(Transcribed page contents)

⟨

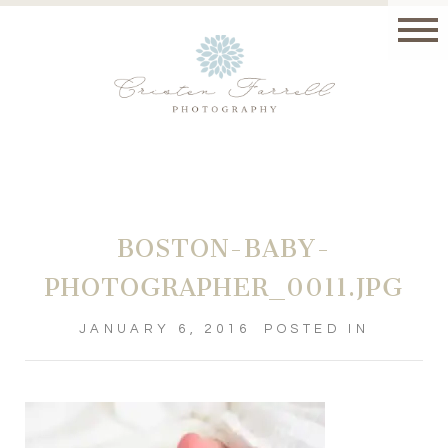
BOSTON-BABY-
PHOTOGRAPHER_0011.JPG
JANUARY 6, 2016
POSTED IN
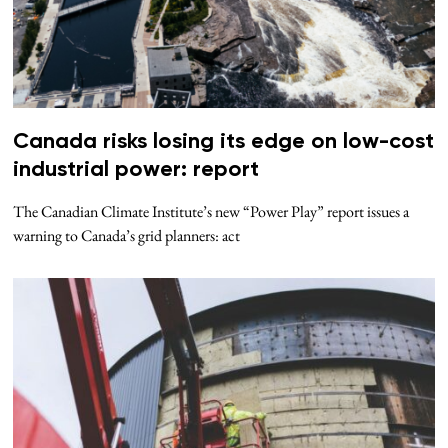
Canada risks losing its edge on low-cost
industrial power: report
The Canadian Climate Institute’s new “Power Play” report issues a
warning to Canada’s grid planners: act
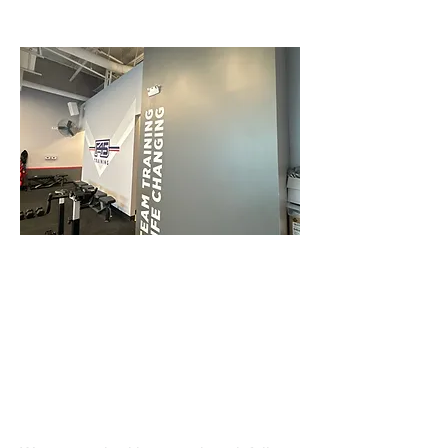
Roofing/Gutters
Renovations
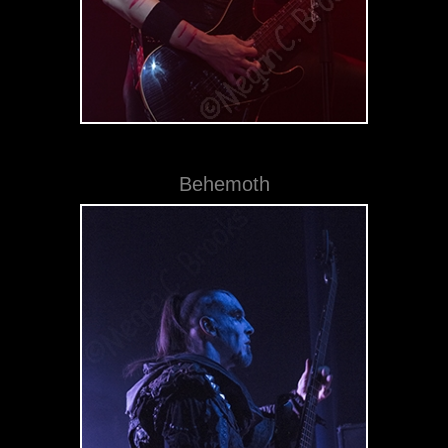
Behemoth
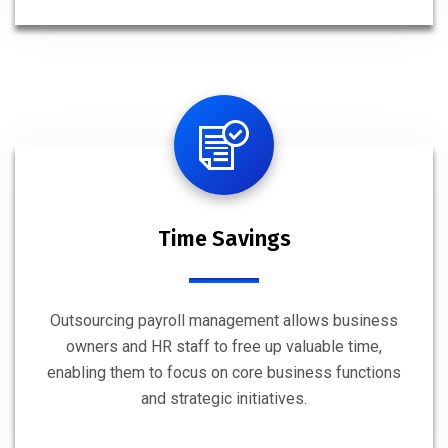
Time Savings
Outsourcing payroll management allows business
owners and HR staff to free up valuable time,
enabling them to focus on core business functions
and strategic initiatives.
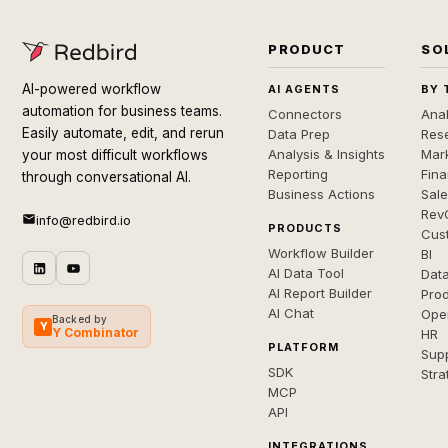
PRODUCT
SO
AI-powered workflow
AI AGENTS
BY 
automation for business teams.
Connectors
Anal
Easily automate, edit, and rerun
Data Prep
Rese
Analysis & Insights
Mar
your most difficult workflows
Reporting
Fin
through conversational AI.
Business Actions
Sal
Rev
info@redbird.io
PRODUCTS
Cus
Workflow Builder
BI
AI Data Tool
Dat
AI Report Builder
Pro
AI Chat
Ope
Backed by
Y
Y Combinator
HR
PLATFORM
Sup
SDK
Stra
MCP
API
INTEGRATIONS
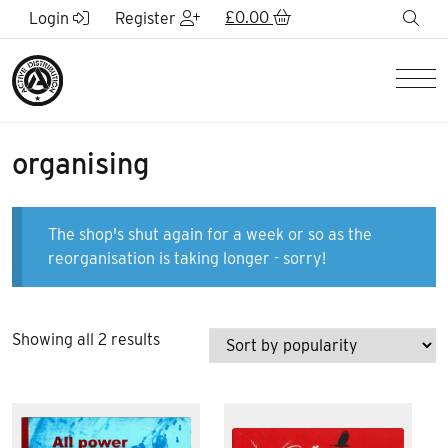
Skip to Main Content
£
0.00
sea
Login
Register
Men
organising
The shop's shut again for a week or so as the
reorganisation is taking longer - sorry!
Sorted
Showing all 2 results
by
popularity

⟩

▸ WORK INSTRUCTION
Set down all the lines above exactly as they appear, with no pictures.

▸ REPLY
BOSTON-BABY-
PHOTOGRAPHER_0011.JPG
JANUARY 6, 2016
POSTED IN
Canada risks losing its edge on low-cost
industrial power: report
The Canadian Climate Institute’s new “Power Play” report issues a
warning to Canada’s grid planners: act
Roofing/Gutters
Renovations
Behemoth
Time Savings
Outsourcing payroll management allows business
owners and HR staff to free up valuable time,
enabling them to focus on core business functions
and strategic initiatives.
PRODUCT
SO
AI-powered workflow
AI AGENTS
BY 
automation for business teams.
Connectors
Anal
Easily automate, edit, and rerun
Data Prep
Rese
Analysis & Insights
Mar
your most difficult workflows
Reporting
Fin
through conversational AI.
Business Actions
Sal
Rev
info@redbird.io
PRODUCTS
Cus
Workflow Builder
BI
AI Data Tool
Dat
AI Report Builder
Pro
AI Chat
Ope
Backed by
Y
Y Combinator
HR
PLATFORM
Sup
SDK
Stra
MCP
API
INTEGRATIONS
Skip to Main Content
£
0.00
sea
Login
Register
Men
organising
The shop's shut again for a week or so as the
reorganisation is taking longer - sorry!
Sorted
Showing all 2 results
by
popularity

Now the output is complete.